Listed entries:
----------

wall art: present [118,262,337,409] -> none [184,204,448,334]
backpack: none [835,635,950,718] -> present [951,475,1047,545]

----------

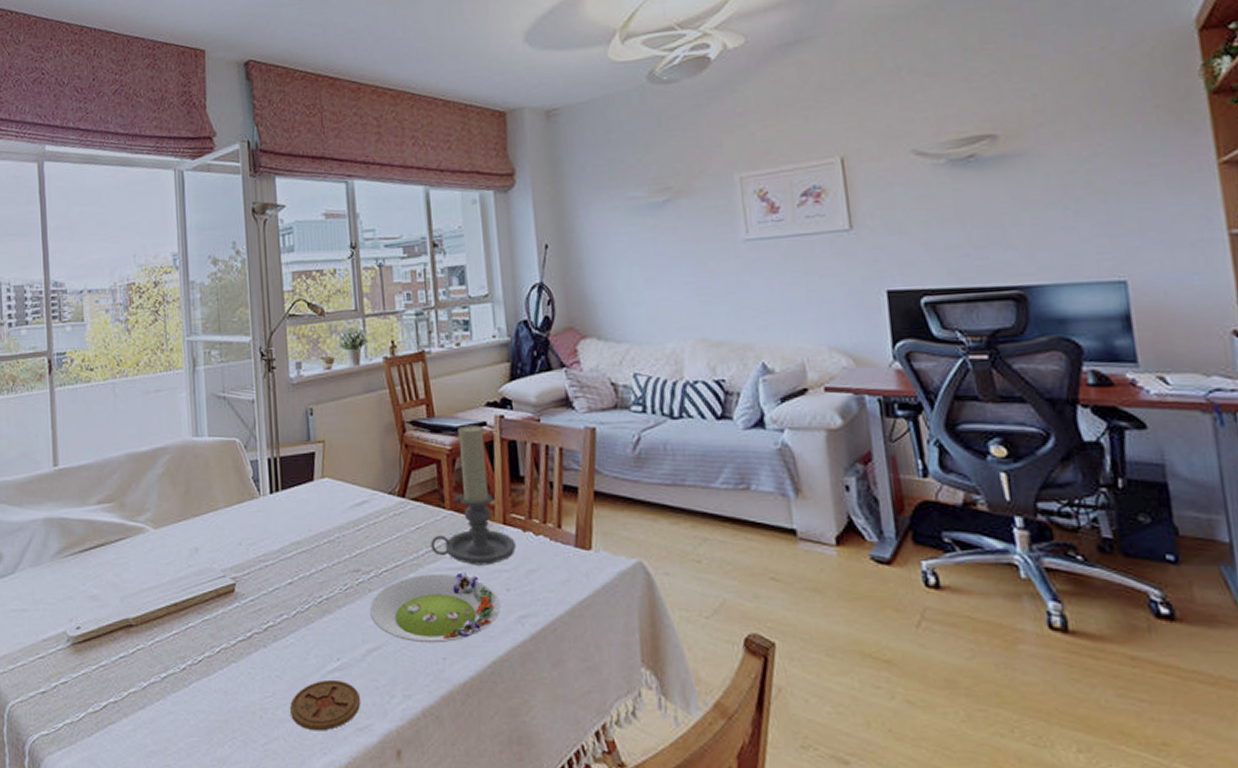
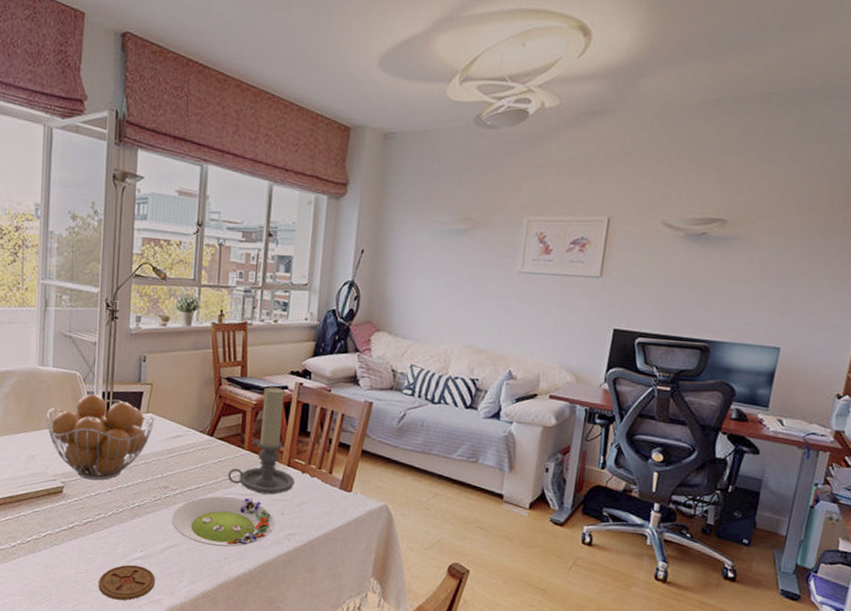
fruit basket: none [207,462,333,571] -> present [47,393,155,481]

----------

Assignment:
From the records above, give again exactly the lines running from the line with "wall art: present" to the line with "backpack: none [835,635,950,718]", inclusive.

Answer to the exercise:
wall art: present [118,262,337,409] -> none [184,204,448,334]
backpack: none [835,635,950,718] -> present [951,475,1047,545]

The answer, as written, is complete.